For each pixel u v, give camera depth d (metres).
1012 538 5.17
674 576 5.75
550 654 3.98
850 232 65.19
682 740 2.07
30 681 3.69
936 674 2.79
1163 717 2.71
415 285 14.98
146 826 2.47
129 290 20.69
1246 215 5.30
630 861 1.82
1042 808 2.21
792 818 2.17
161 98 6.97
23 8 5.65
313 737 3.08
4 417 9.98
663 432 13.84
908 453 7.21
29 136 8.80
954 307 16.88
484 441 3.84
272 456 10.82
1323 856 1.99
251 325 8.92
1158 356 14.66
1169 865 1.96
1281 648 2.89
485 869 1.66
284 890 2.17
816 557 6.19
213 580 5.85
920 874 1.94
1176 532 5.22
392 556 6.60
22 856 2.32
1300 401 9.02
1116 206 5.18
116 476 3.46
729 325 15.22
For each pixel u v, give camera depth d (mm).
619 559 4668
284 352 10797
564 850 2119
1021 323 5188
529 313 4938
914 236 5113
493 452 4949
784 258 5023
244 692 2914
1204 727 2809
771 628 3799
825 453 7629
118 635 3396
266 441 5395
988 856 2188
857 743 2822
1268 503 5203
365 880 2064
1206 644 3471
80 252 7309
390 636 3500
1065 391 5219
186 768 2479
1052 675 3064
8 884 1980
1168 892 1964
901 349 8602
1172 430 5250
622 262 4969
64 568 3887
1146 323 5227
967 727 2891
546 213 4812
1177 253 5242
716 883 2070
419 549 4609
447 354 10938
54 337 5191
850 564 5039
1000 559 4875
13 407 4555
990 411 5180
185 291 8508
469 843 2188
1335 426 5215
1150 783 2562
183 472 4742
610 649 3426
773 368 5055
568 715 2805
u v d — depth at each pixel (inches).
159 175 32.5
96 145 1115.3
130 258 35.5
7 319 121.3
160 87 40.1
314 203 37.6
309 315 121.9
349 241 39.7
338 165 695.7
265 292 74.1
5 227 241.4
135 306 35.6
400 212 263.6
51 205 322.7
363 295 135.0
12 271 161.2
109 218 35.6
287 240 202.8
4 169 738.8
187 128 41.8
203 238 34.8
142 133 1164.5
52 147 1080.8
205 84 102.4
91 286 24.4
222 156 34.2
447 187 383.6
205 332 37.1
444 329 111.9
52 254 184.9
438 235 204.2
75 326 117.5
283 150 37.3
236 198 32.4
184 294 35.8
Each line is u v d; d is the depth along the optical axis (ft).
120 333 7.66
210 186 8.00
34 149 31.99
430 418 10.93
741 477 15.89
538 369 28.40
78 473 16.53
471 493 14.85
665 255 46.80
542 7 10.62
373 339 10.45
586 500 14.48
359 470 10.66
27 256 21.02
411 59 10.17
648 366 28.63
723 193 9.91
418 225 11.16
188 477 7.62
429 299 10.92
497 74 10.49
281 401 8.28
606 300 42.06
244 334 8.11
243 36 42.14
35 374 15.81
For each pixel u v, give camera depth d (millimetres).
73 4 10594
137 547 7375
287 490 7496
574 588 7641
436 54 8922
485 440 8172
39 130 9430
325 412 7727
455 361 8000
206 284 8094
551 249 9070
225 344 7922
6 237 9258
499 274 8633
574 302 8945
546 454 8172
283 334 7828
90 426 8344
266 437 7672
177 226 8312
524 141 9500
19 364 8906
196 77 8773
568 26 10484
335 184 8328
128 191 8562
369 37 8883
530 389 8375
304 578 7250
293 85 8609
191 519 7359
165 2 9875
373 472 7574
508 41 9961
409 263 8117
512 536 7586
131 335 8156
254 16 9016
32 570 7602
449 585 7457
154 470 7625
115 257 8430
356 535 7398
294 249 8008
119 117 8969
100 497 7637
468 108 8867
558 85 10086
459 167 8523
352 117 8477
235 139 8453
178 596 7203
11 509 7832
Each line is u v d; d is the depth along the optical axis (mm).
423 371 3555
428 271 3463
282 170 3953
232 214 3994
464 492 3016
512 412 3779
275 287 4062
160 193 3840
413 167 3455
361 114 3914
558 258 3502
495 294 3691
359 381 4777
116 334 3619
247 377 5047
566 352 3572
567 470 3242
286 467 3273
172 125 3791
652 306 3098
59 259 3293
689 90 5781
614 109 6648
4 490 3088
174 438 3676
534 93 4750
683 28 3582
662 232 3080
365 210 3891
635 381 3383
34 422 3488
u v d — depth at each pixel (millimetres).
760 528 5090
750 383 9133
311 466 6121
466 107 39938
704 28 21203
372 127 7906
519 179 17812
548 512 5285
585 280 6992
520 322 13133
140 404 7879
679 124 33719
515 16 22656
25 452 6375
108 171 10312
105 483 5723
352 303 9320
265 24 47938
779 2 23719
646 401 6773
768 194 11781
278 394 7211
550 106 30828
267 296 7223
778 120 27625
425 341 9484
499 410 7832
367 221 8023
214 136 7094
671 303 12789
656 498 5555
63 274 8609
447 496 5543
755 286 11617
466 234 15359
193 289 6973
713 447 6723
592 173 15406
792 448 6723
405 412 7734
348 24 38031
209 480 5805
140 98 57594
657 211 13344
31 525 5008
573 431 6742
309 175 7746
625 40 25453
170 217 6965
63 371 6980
────────────────────
Directions
The lines in the entries above that carry the word "pixel" must be copied.

Response area
For each pixel u v, give camera depth d (metres).
For each pixel u v, give camera depth d (mm).
u v d — depth at each pixel (inches).
For each pixel u v, give camera depth d (millimetres).
u v d — depth at each pixel (millimetres).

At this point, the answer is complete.